I'm not sure when he got a job as an usher at two movie houses; one was an upscale theater, and the other mainly showed westerns. He could get me into the cheaper one any time. However, if I wanted to go to see the better movies he would let me know when it was a slow night and slip me in. Occasionally we walked home together after a show, and he would buy me an ice cream soda. It cost 10 cents, and it was really a big deal in those days.

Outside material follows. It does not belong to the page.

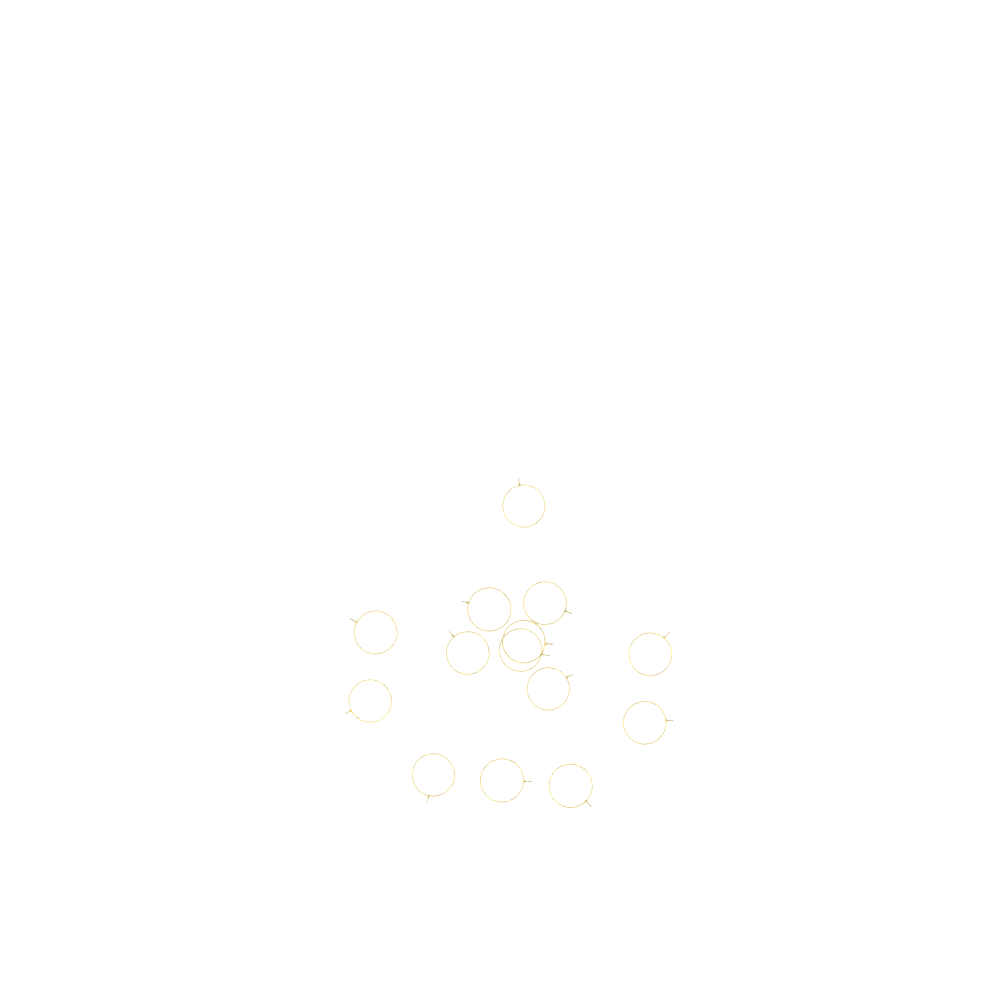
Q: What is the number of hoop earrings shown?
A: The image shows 14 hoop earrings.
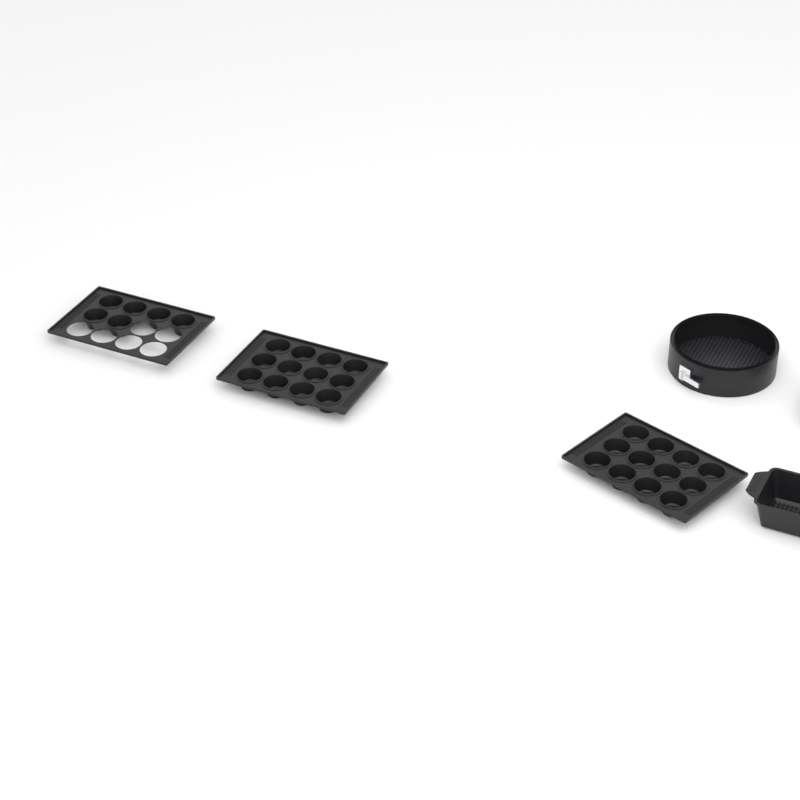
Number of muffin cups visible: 30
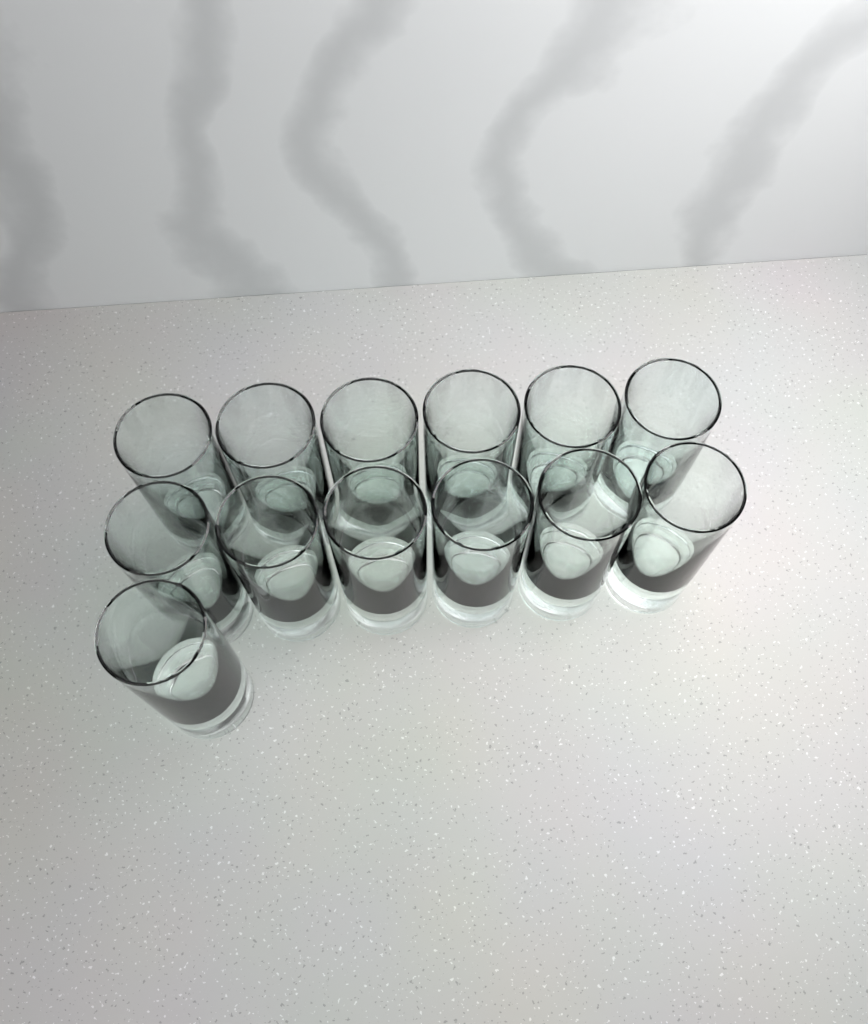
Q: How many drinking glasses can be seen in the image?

In order to make more money, Louis joined the National Guard. He paid me 10 cents to shine his boots. With his usher job and National Guard, he was getting by but wanted to do better. We had a business school in Waco named 4C College. The owner wanted to make education more accessible and so had both night and day classes. Louis got a job as a night time mechanic at a twenty-four hour car repair shop. This way, he could go to school mostly in the day. He was allowed to sleep on the job; just had to be available if someone came needing a repair. Back then, cars were much easier to fix, and Louis always could do almost anything.

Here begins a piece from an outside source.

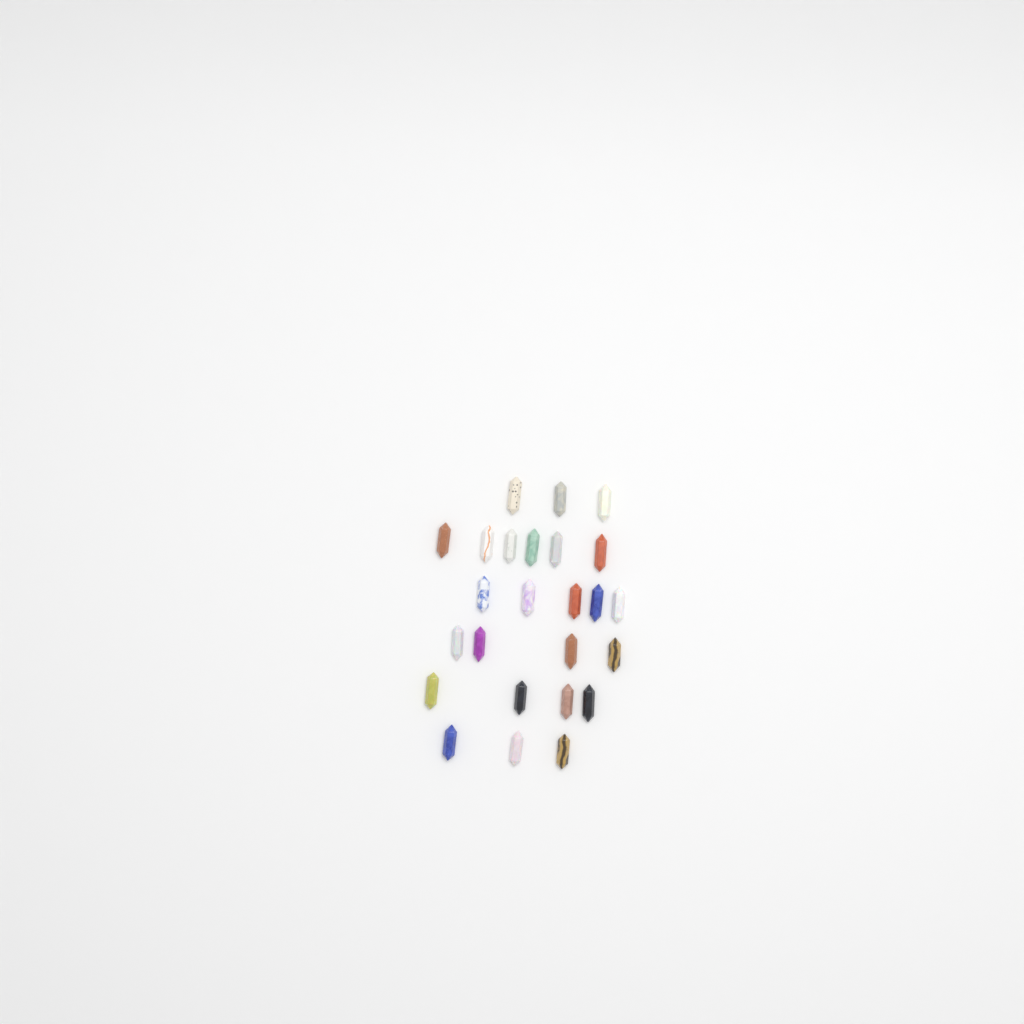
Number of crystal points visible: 25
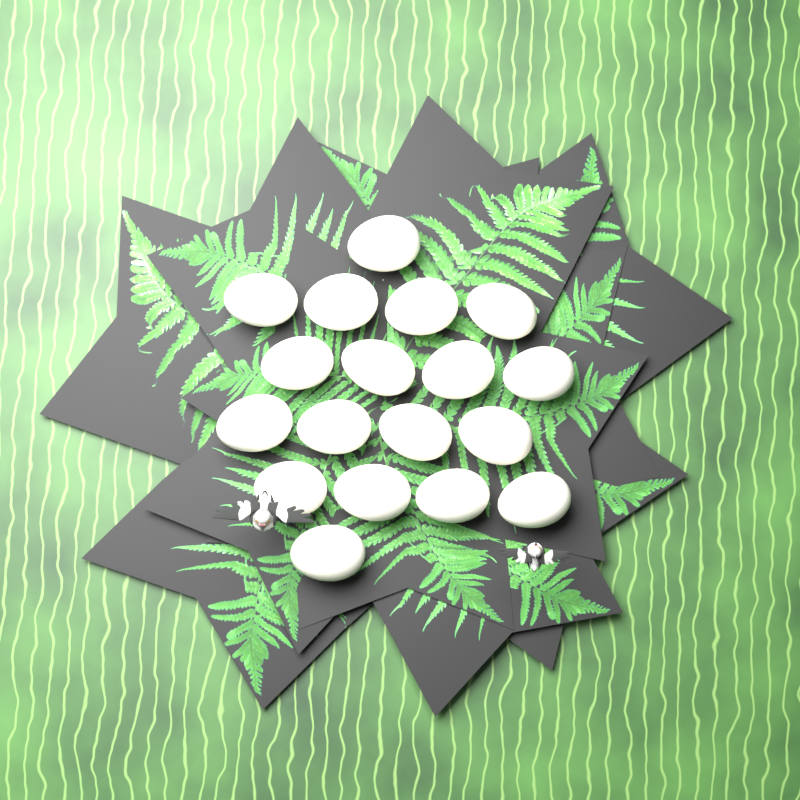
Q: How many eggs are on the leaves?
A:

I believe he had just finished, or almost finished the business course when the National Guard was called into service because of World War II. By that time, I had married and moved away, so we didn't keep in touch very well. He was in the army and was sent to the South Pacific. I believe he had advanced to the rank of sergeant by the time he was actually in battle. I don't remember which island he was on when the officers in his unit were killed, and he was made a Battlefield Lt.

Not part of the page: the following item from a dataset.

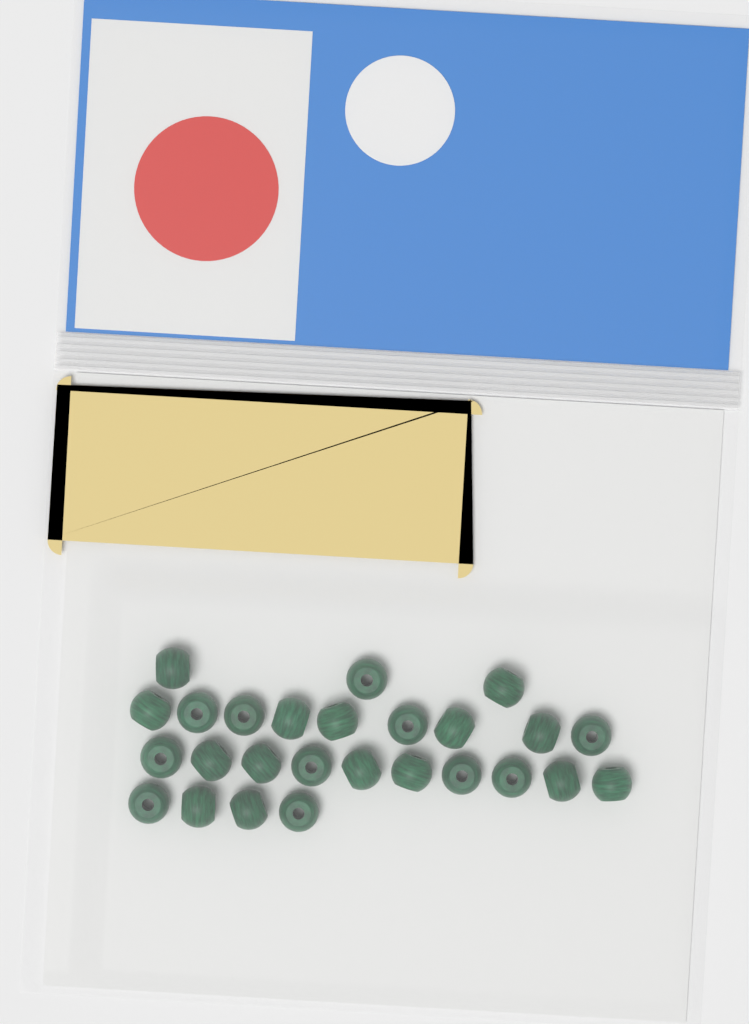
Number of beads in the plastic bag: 26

Sadly, during that time he got an infection in his ears. It was impossible to evacuate him, and by the time he was flown to Australia for treatment he had lost a lot of his hearing.
During his time overseas, he had a buddy who had a lovely sister, Irene. She and George (by now called George because one is referred to by first name in the Army) began to write, and when the war was over he went to meet her. You probably know the rest of the story.
There is one other story I'll tell you, as another example of his resourcefulness. We were both living at the corner house, 603. Grandpapa had bought a going-out-of-business five sided building from a barber. It was fairly large, and in it he had a workbench and storage for his tools. He kept everything in meticulous order. It also became the washhouse when we got a modern, for its time, washing machine.
Although we had a hose in the washhouse to fill the tubs, the first washing had to be hot water. This had to be heated in the kitchen and carried by buckets out to the washer. This was one of my jobs. From the back steps to the washhouse, there was a low spot so that when it rained the water collected, and splashing back and forth caused it to be a muddy mess. That meant that the kitchen floor was also a mess and had to be mopped every rainy wash day, which was on Monday. Somehow George found out that a big tree was going to be cut down, and with his usual wit he saw an opportunity. He contracted to haul it away if it could be sawed into four-inch rounds. Or maybe five-inch, I'm not sure. Then he carefully laid out a path from house to washhouse and filled it in with those rounds. I don't remember what he put in the holes to fill in between the rounds. He cut other wood to make sides, so the path was high enough to clear the water. I just remember that for the rest of the years that I knew of that path it was keeping the feet dry in rainy weather. I know that those of you who know George as Father and Grandfather are not surprised.
[Editors' note: To assure greater privacy and per family members' wishes, in all cases last names are abbreviated.]